**Instructions for the task:** Continue the mailing-list post about Polish distributive time expressions with co, starting right after its final sentence.
BEGIN Selected text
[Lingtyp] Items that make frequency/rate/tempo modifiers from nouns

Wiemer, Bjoern wiemerb at uni-mainz.de
Thu May 26 12:21:06 UTC 2022


Sorry, a small typo occurred. It should co godzina ‘every hour’.

From: Lingtyp <lingtyp-bounces at listserv.linguistlist.org> On Behalf Of Wiemer, Bjoern
Sent: Thursday, May 26, 2022 2:16 PM
To: David Gil <gil at shh.mpg.de>; lingtyp at listserv.linguistlist.org
Subject: Re: [Lingtyp] Items that make frequency/rate/tempo modifiers from nouns

Dear All,
I want to second Johanna’s and David’s point as for the semantics of these constructions (as far as I have understood the point): it’s not about an increment, but just distributive.
               I also want to add some data. In Polish we have a very salient pattern
                              co (‘what’) + noun denoting a time interval (in the nominative),
e.g. co chwila, co minuta, co godzin, co dzień / tydzień / miesiąc / rok
        ‚every moment, every minute, every hour, every day / week / month / year‘
also with numerals, e.g.  co dwie minuty, co trzy sekundy, co pięć tygodni ...
      ‚every two minutes, every three seconds, every five weeks …‘
less usually with indefinite numerals, e.g. co kilka chwil / dni … ‘every couple of moments / days’,
but we can find it also with nouns denoting a member from a cycle, at least if these are days of the week, e.g. co niedziela. I’m not a native speaker, but for months this seems to work worse (e.g., ?co lipiec ‘every (year in) July’).
END Selected text
BEGIN Record extracts
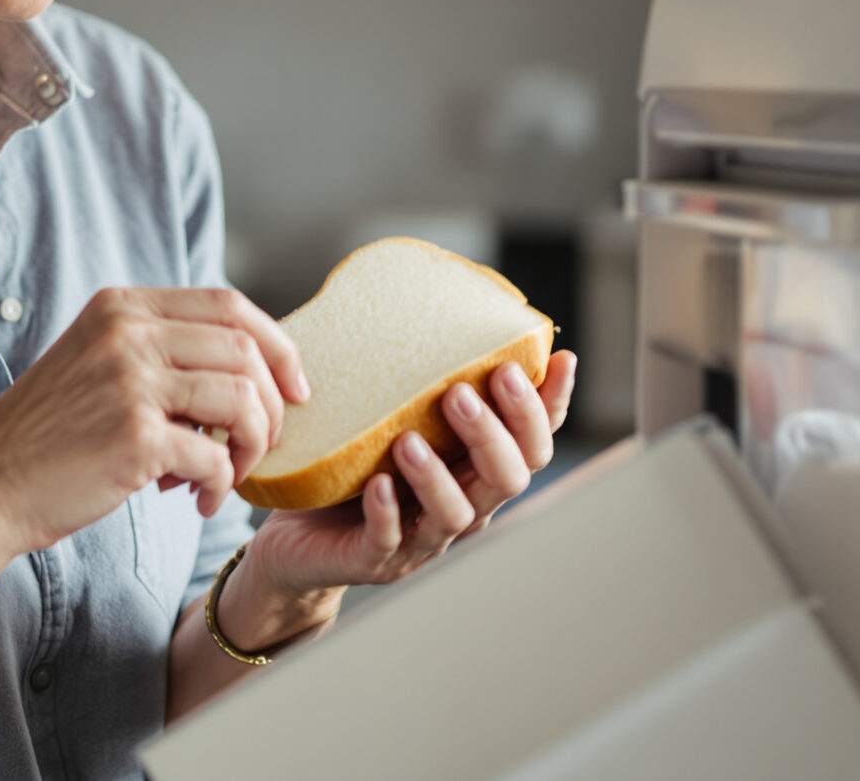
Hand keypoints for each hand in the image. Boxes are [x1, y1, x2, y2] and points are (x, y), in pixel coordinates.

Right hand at [0, 287, 309, 556]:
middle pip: (246, 350)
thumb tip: (250, 368)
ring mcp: (131, 379)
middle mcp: (127, 331)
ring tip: (225, 475)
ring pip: (242, 400)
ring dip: (250, 447)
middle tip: (263, 444)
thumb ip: (159, 352)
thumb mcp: (98, 364)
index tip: (296, 388)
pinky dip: (220, 485)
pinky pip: (215, 455)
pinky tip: (198, 500)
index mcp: (122, 306)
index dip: (277, 345)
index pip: (230, 303)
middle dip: (273, 404)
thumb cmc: (47, 438)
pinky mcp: (135, 435)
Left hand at [222, 351, 576, 643]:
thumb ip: (419, 380)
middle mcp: (462, 504)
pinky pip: (389, 540)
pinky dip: (388, 513)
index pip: (532, 439)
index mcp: (474, 468)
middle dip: (496, 434)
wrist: (299, 536)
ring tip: (408, 441)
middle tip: (462, 393)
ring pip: (456, 514)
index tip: (560, 358)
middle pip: (509, 477)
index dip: (550, 405)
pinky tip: (377, 485)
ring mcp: (421, 537)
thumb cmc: (352, 468)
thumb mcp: (391, 418)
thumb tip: (430, 302)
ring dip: (438, 477)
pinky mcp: (374, 558)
END Record extracts
**Task answer:**
We can also find this pattern with expressions lik krok ‘step’ or rusz (< ruszać się ‘move’ or ruch ‘movement’), which yields co krok, co rusz ‘at every moment’ (i.e. very quickly one after the other);  rusz is not used anywhere else (although it looks like a noun after back formation).
               Only with some of the aforementioned nouns do we find compounds yielding adverbs, e.g. codziennie ‘daily’, corocznie ‚yearly‘. This is much less productive (if at all). It can be compared to the German (more productive) pattern in stündlich (< Stunde), täglich (< Tag), monatlich (< Monat), etc. (seems to work only “above” the interval of minutes, since minütlich or sekündlich sounds weird).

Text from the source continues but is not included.